■ Document excerpt
# 1 Foot Rimless



## Chizpa305 (Feb 13, 2011)

Looks very cool, I like the wood coming out of the water like that. Though I think you are not using a lot of real estate by putting that much soil. Almost half the tank is filled with it. Maybe if the soil was inclined, with less soil towards the front, it would look even better in my opinion.


----------



## Asteroid (Jul 26, 2018)

Chizpa305 said:


> Looks very cool, I like the wood coming out of the water like that. Though I think you are not using a lot of real estate by putting that much soil. Almost half the tank is filled with it. Maybe if the soil was inclined, with less soil towards the front, it would look even better in my opinion.


Thanks for the comments, yeah I see what you saying. Full disclosure the wood piece on the right isn't as deep as it is on the left so the higher substrate allows it to stay in that position. Probably could push some soil toward the back, but the tank is only 4" wide and the piece takes up around 3" so not a lot there to play with.

Like any other scape will be fine-tuning as I go along.


----------



## monkeyruler90 (Apr 13, 2008)

from the first picture I thought the inlet/outlet were drilled from the bottom/back.would be awesome if it was fully plumbed from the outside and leave the rim just open like that. 


Looks good!


----------



## Asteroid (Jul 26, 2018)

monkeyruler90 said:


> from the first picture I thought the inlet/outlet were drilled from the bottom/back.would be awesome if it was fully plumbed from the outside and leave the rim just open like that.
> 
> Looks good!



Thanks, I would have to do a much bigger version to plumb it, this tank is only 1.5 Gallons and has a 4" depth


----------



## Chizpa305 (Feb 13, 2011)

Asteroid said:


> Thanks, I would have to do a much bigger version to plumb it, this tank is only 1.5 Gallons and has a 4" depth


Wow 1.5 gallons. Looks bigger at first glance.


----------



## Econde (Oct 13, 2015)

Good job. It looks awesome.


----------



## Asteroid (Jul 26, 2018)

Chizpa305 said:


> Wow 1.5 gallons. Looks bigger at first glance.


Yeah, first pic at a quick glance u can't tell until you look at the size of plants and of course the equipment in the last pic. 




Econde said:


> Good job. It looks awesome.


Thanks much!


----------



## Blue Ridge Reef (Feb 10, 2008)

Didn't realize it was so tiny, you've done a great job! That's not a nano, that's a pico! Very cool tank, love the layout, and the substrate depth makes sense now that I see the scale.


----------



## Asteroid (Jul 26, 2018)

Blue Ridge Reef said:


> Didn't realize it was so tiny, you've done a great job! That's not a nano, that's a pico! Very cool tank, love the layout, and the substrate depth makes sense now that I see the scale.


Thank you and your right it is more a pico, I guess anything less than 3G is a pico? I don't think there are any hard and fast rules. I always heard the pico term more on the reef side so wasn't sure if it was well know here on planted so went with the nano description.


----------



## Blue Ridge Reef (Feb 10, 2008)

■ Problem details
Do these statements agree with the 1 Foot Rimless thread? Answer yes or no for each and quote the words that decide it: 1. The tank holds 1.5 gallons. 2. The wood piece on the right sits deeper than the one on the left. 3. Blue Ridge Reef says the tank is a pico rather than a nano.

■ Record extracts
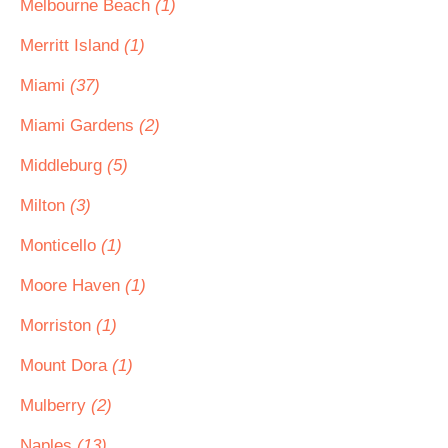
Melbourne Beach
(1)
Merritt Island
(1)
Miami
(37)
Miami Gardens
(2)
Middleburg
(5)
Milton
(3)
Monticello
(1)
Moore Haven
(1)
Morriston
(1)
Mount Dora
(1)
Mulberry
(2)
Naples
(13)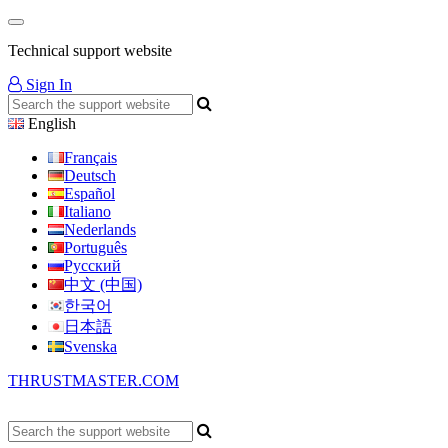
Technical support website
Sign In
English
Français
Deutsch
Español
Italiano
Nederlands
Português
Русский
中文 (中国)
한국어
日本語
Svenska
THRUSTMASTER.COM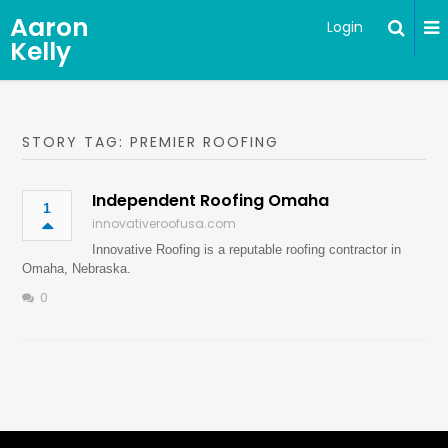
Aaron
Login
Kelly
STORY TAG: PREMIER ROOFING
Independent Roofing Omaha
1
innovativeroofusa.com
Innovative Roofing is a reputable roofing contractor in
Omaha, Nebraska.
0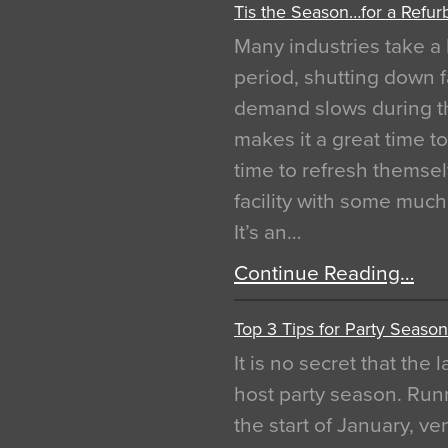
Tis the Season…for a Refur
Many industries take a 
period, shutting down f
demand slows during th
makes it a great time t
time to refresh themsel
facility with some muc
It’s an…
Continue Reading…
Top 3 Tips for Party Season
It is no secret that the
host party season. Run
the start of January, 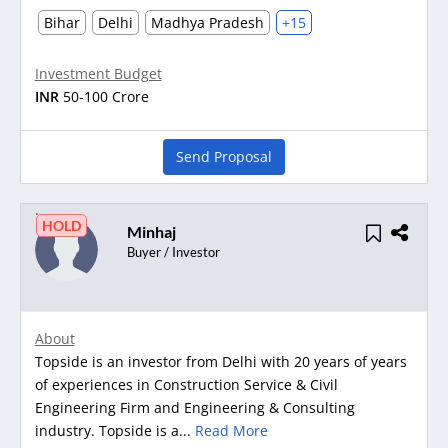
Bihar
Delhi
Madhya Pradesh
+15
Investment Budget
INR
50-100 Crore
Send Proposal
HOLD
Minhaj
Buyer / Investor
About
Topside is an investor from Delhi with 20 years of years
of experiences in Construction Service & Civil
Engineering Firm and Engineering & Consulting
industry. Topside is a...
Read More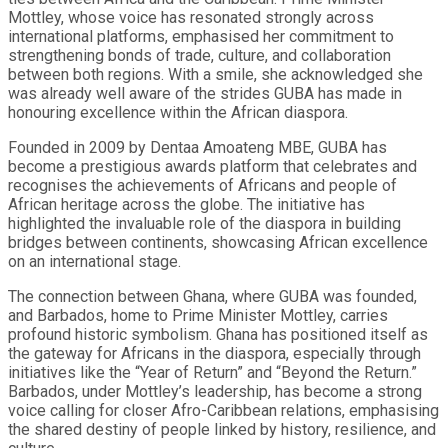
Mottley, whose voice has resonated strongly across
international platforms, emphasised her commitment to
strengthening bonds of trade, culture, and collaboration
between both regions. With a smile, she acknowledged she
was already well aware of the strides GUBA has made in
honouring excellence within the African diaspora.
Founded in 2009 by Dentaa Amoateng MBE, GUBA has
become a prestigious awards platform that celebrates and
recognises the achievements of Africans and people of
African heritage across the globe. The initiative has
highlighted the invaluable role of the diaspora in building
bridges between continents, showcasing African excellence
on an international stage.
The connection between Ghana, where GUBA was founded,
and Barbados, home to Prime Minister Mottley, carries
profound historic symbolism. Ghana has positioned itself as
the gateway for Africans in the diaspora, especially through
initiatives like the “Year of Return” and “Beyond the Return.”
Barbados, under Mottley’s leadership, has become a strong
voice calling for closer Afro-Caribbean relations, emphasising
the shared destiny of people linked by history, resilience, and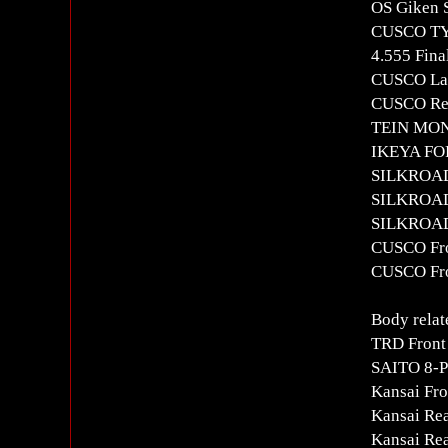
OS Giken S
CUSCO T
4.555 Fina
CUSCO Lar
CUSCO Rea
TEIN MON
IKEYA FOR
SILKROAD
SILKROAD 
SILKROAD 
CUSCO Fron
CUSCO Fro
Body relat
TRD Front
SAITO 8-Po
Kansai Fro
Kansai Re
Kansai Re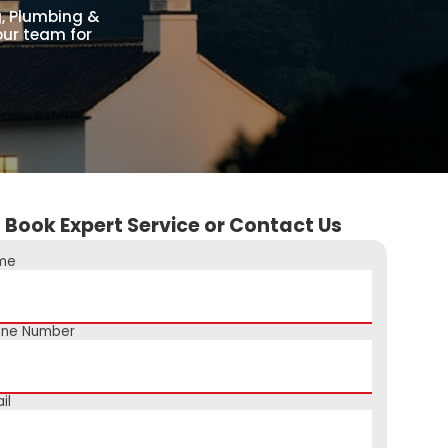
g, Plumbing &
our team for
Book Expert Service or Contact Us
me
one Number
il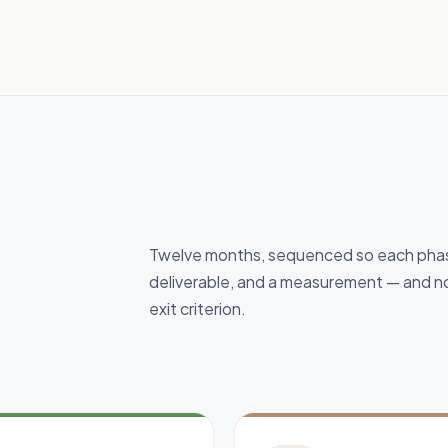
Twelve months, sequenced so each phase
deliverable, and a measurement — and no
exit criterion.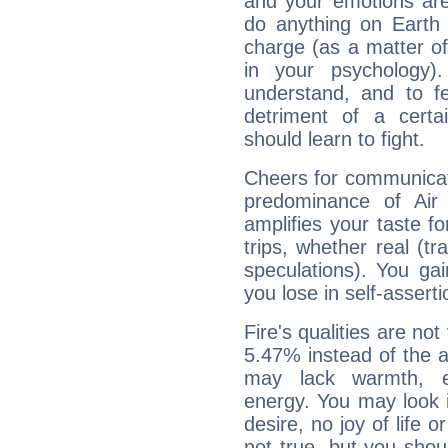
and your emotions are
do anything on Earth i
charge (as a matter of 
in your psychology)
understand, and to fe
detriment of a certai
should learn to fight.
Cheers for communicat
predominance of Air
amplifies your taste fo
trips, whether real (t
speculations). You gain
you lose in self-assert
Fire's qualities are not
5.47% instead of the 
may lack warmth, en
energy. You may look i
desire, no joy of life or
not true, but you shou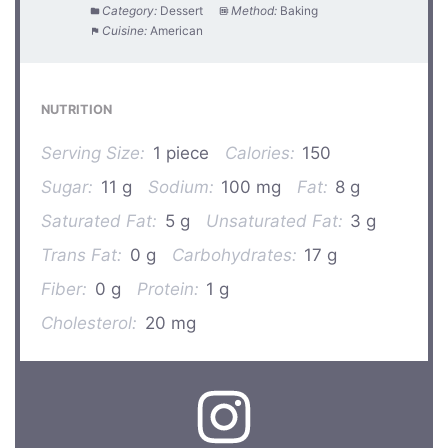
Category:
Dessert
Method:
Baking
Cuisine:
American
NUTRITION
Serving Size:
1 piece
Calories:
150
Sugar:
11 g
Sodium:
100 mg
Fat:
8 g
Saturated Fat:
5 g
Unsaturated Fat:
3 g
Trans Fat:
0 g
Carbohydrates:
17 g
Fiber:
0 g
Protein:
1 g
Cholesterol:
20 mg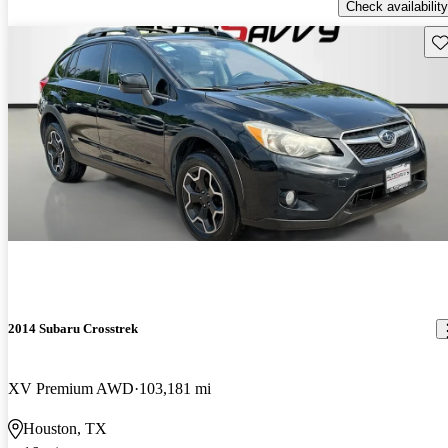
Check availability
Sav
2014 Subaru Crosstrek
XV Premium AWD
103,181 mi
Houston, TX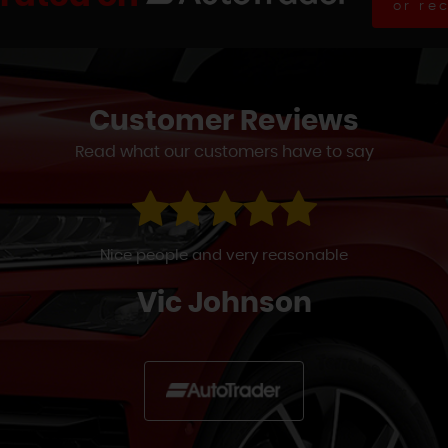
or re
Customer
Reviews
Read what our customers have to say
s power steering malfunction a few weeks ago which the R
d. They couldn't do anything & so left me on my driveway w
Simon Back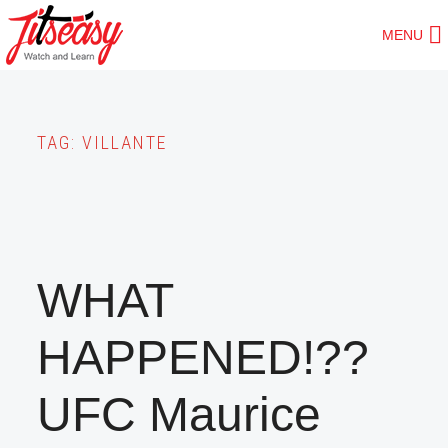
Skip
MENU
to
main
content
TAG:
VILLANTE
WHAT
HAPPENED!??
UFC Maurice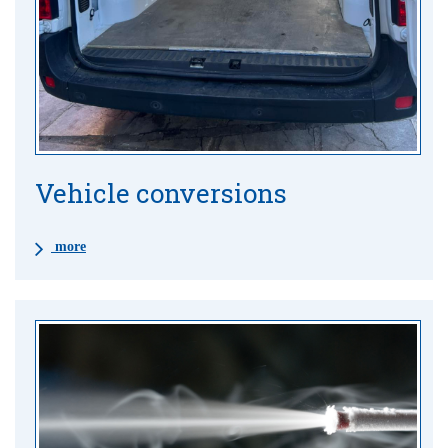
Vehicle conversions
more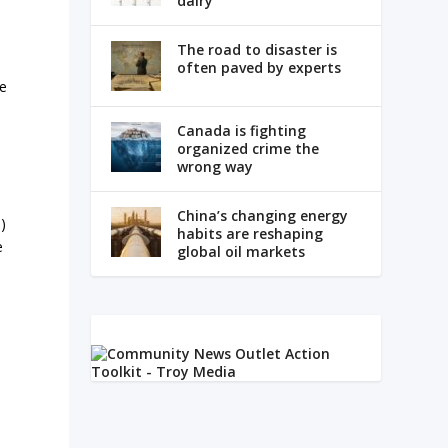
dairy
The road to disaster is
often paved by experts
ge
Canada is fighting
organized crime the
wrong way
China’s changing energy
)
habits are reshaping
e
global oil markets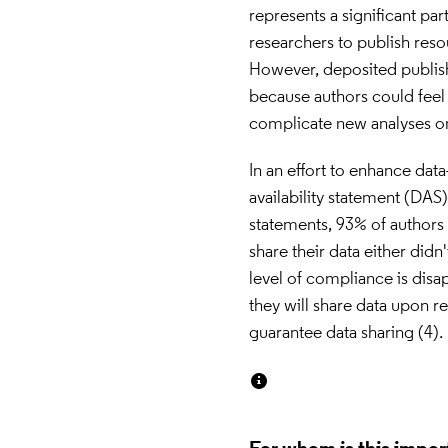
represents a significant pa
researchers to publish resou
However, deposited publish
because authors could feel l
complicate new analyses on
In an effort to enhance dat
availability statement (DAS)
statements, 93% of authors 
share their data either didn'
level of compliance is disap
they will share data upon r
guarantee data sharing (4).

■ Answer below
1. Yes: "this tank is only 1.5 Gallons and has a 4" depth"
2. No: "the wood piece on the right isn't as deep as it is on the left"
3. Yes: "That's not a nano, that's a pico!"